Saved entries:
══════════
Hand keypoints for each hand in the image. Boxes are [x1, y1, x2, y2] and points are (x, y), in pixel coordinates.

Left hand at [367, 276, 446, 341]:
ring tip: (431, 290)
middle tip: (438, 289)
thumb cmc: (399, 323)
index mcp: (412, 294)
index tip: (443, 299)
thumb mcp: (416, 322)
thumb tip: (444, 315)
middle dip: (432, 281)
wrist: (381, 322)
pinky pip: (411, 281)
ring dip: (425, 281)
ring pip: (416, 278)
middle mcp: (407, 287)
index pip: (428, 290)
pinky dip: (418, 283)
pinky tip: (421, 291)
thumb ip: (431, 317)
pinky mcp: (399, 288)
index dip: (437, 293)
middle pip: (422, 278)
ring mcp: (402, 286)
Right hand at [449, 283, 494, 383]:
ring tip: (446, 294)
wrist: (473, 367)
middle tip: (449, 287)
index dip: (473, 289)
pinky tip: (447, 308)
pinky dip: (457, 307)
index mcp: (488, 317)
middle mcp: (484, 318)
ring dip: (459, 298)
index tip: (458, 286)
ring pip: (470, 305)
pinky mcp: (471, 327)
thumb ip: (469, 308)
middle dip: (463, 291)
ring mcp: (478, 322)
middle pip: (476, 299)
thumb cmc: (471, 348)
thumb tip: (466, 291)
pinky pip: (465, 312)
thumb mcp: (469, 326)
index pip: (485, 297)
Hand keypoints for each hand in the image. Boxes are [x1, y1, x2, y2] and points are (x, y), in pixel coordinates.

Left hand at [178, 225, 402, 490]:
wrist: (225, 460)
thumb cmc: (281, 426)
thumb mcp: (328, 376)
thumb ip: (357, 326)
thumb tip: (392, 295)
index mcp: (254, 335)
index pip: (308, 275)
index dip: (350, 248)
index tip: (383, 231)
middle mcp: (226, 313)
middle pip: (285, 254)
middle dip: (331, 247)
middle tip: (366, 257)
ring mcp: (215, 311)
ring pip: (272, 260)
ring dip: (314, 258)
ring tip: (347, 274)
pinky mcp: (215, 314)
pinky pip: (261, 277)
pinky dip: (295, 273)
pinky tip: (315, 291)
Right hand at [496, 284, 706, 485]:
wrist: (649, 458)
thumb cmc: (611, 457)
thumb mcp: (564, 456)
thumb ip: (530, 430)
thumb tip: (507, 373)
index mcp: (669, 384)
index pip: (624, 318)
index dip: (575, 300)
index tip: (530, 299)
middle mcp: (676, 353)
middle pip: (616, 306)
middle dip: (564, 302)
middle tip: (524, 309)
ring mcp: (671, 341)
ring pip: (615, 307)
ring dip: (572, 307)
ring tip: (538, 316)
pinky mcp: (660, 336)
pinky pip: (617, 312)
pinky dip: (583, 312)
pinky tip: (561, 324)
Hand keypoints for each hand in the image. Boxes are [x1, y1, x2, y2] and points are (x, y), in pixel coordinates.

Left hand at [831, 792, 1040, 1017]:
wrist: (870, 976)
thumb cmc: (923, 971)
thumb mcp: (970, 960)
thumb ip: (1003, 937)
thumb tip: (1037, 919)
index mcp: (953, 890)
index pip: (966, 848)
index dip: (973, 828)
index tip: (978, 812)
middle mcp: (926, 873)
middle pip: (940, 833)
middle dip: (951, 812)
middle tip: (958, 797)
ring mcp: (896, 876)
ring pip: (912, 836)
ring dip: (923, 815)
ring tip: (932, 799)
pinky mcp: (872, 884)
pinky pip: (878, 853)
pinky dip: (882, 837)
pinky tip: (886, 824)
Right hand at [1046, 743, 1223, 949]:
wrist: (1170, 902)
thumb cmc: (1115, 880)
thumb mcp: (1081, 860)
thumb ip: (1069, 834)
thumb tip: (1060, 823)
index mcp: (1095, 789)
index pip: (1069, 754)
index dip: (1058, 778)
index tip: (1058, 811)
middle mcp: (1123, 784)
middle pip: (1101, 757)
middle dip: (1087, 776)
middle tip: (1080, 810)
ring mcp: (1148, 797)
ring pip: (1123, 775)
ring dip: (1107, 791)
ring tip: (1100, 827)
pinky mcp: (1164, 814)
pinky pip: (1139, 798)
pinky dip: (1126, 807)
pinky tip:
══════════
## ACTIVITY
Would you return all of the data exactly as it stands above?

## RESPONSE BOX
Hand keypoints for each hand in the image. Boxes are [x1, y1, x2, y2] and points are (x, y), in pixel coordinates.

Left hand at [367, 276, 446, 341]:
ring tip: (431, 290)
middle tip: (438, 289)
thumb cmc: (399, 323)
index mcp: (412, 294)
index tip: (443, 299)
thumb mcp: (416, 322)
thumb tip: (444, 315)
middle dip: (432, 281)
wrist: (381, 322)
pinky pip: (411, 281)
ring dip: (425, 281)
ring pip: (416, 278)
middle mcp: (407, 287)
index pip: (428, 290)
pinky dip: (418, 283)
pinky tip: (421, 291)
thumb ip: (431, 317)
pinky mcp: (399, 288)
index dip: (437, 293)
middle pip: (422, 278)
ring mcp: (402, 286)
Right hand at [449, 283, 494, 383]:
ring tip: (446, 294)
wrist: (473, 367)
middle tip: (449, 287)
index dip: (473, 289)
pinky tip: (447, 308)
pinky dip: (457, 307)
index mcp: (488, 317)
middle mcp: (484, 318)
ring dip: (459, 298)
index tip: (458, 286)
ring pip: (470, 305)
pinky mcp: (471, 327)
thumb ip: (469, 308)
middle dip: (463, 291)
ring mcp: (478, 322)
middle pip: (476, 299)
thumb cmc: (471, 348)
thumb tip: (466, 291)
pinky pip: (465, 312)
thumb mcp: (469, 326)
index pip: (485, 297)
Hand keypoints for each hand in the image. Boxes are [x1, y1, x2, y2] and points are (x, y), in pixel coordinates.

Left hand at [178, 225, 402, 490]:
wrist: (225, 460)
thumb cmc: (281, 426)
thumb mcp: (328, 376)
thumb ip: (357, 326)
thumb tip: (392, 295)
index mcp: (254, 335)
index pip: (308, 275)
index dip: (350, 248)
index tip: (383, 231)
middle mcp: (226, 313)
middle pip: (285, 254)
middle dip: (331, 247)
middle tip: (366, 257)
ring mcp: (215, 311)
ring pip: (272, 260)
ring dip: (314, 258)
ring tip: (347, 274)
pinky mcp: (215, 314)
pinky pip: (261, 277)
pinky dip: (295, 273)
pinky tip: (315, 291)
Right hand at [496, 284, 706, 485]:
wrist: (649, 458)
thumb cmc: (611, 457)
thumb mcp: (564, 456)
thumb ip: (530, 430)
thumb tip: (507, 373)
index mcp: (669, 384)
index pip: (624, 318)
index dip: (575, 300)
index tip: (530, 299)
middle mcp: (676, 353)
middle pip: (616, 306)
middle dip: (564, 302)
middle tip: (524, 309)
ring mcp: (671, 341)
ring pip: (615, 307)
ring dip: (572, 307)
ring tip: (538, 316)
pinky mcp: (660, 336)
pinky pip: (617, 312)
pinky dip: (583, 312)
pinky tip: (561, 324)
Hand keypoints for each hand in the image. Boxes are [x1, y1, x2, y2] and points are (x, y), in pixel coordinates.

Left hand at [831, 792, 1040, 1017]:
wrist: (870, 976)
thumb cmc: (923, 971)
thumb mcp: (970, 960)
thumb ip: (1003, 937)
thumb tip: (1037, 919)
index mcp: (953, 890)
index pip: (966, 848)
index dip: (973, 828)
index tip: (978, 812)
middle mcp: (926, 873)
middle pip: (940, 833)
middle dip: (951, 812)
middle tip: (958, 797)
ring mcp: (896, 876)
ring pip: (912, 836)
ring dip: (923, 815)
ring tip: (932, 799)
pinky mcp: (872, 884)
pinky pip: (878, 853)
pinky dip: (882, 837)
pinky tip: (886, 824)
Right hand at [1046, 743, 1223, 949]:
wrist: (1170, 902)
thumb cmc: (1115, 880)
thumb mcp: (1081, 860)
thumb ip: (1069, 834)
thumb tip: (1060, 823)
index mcp: (1095, 789)
index pip: (1069, 754)
index dip: (1058, 778)
index tip: (1058, 811)
middle mcp: (1123, 784)
middle pip: (1101, 757)
middle dip: (1087, 776)
middle tip: (1080, 810)
ring mcp: (1148, 797)
ring pip: (1123, 775)
ring dip: (1107, 791)
ring tip: (1100, 827)
pinky mcp: (1164, 814)
pinky pip: (1139, 798)
pinky dip: (1126, 807)
pinky tip:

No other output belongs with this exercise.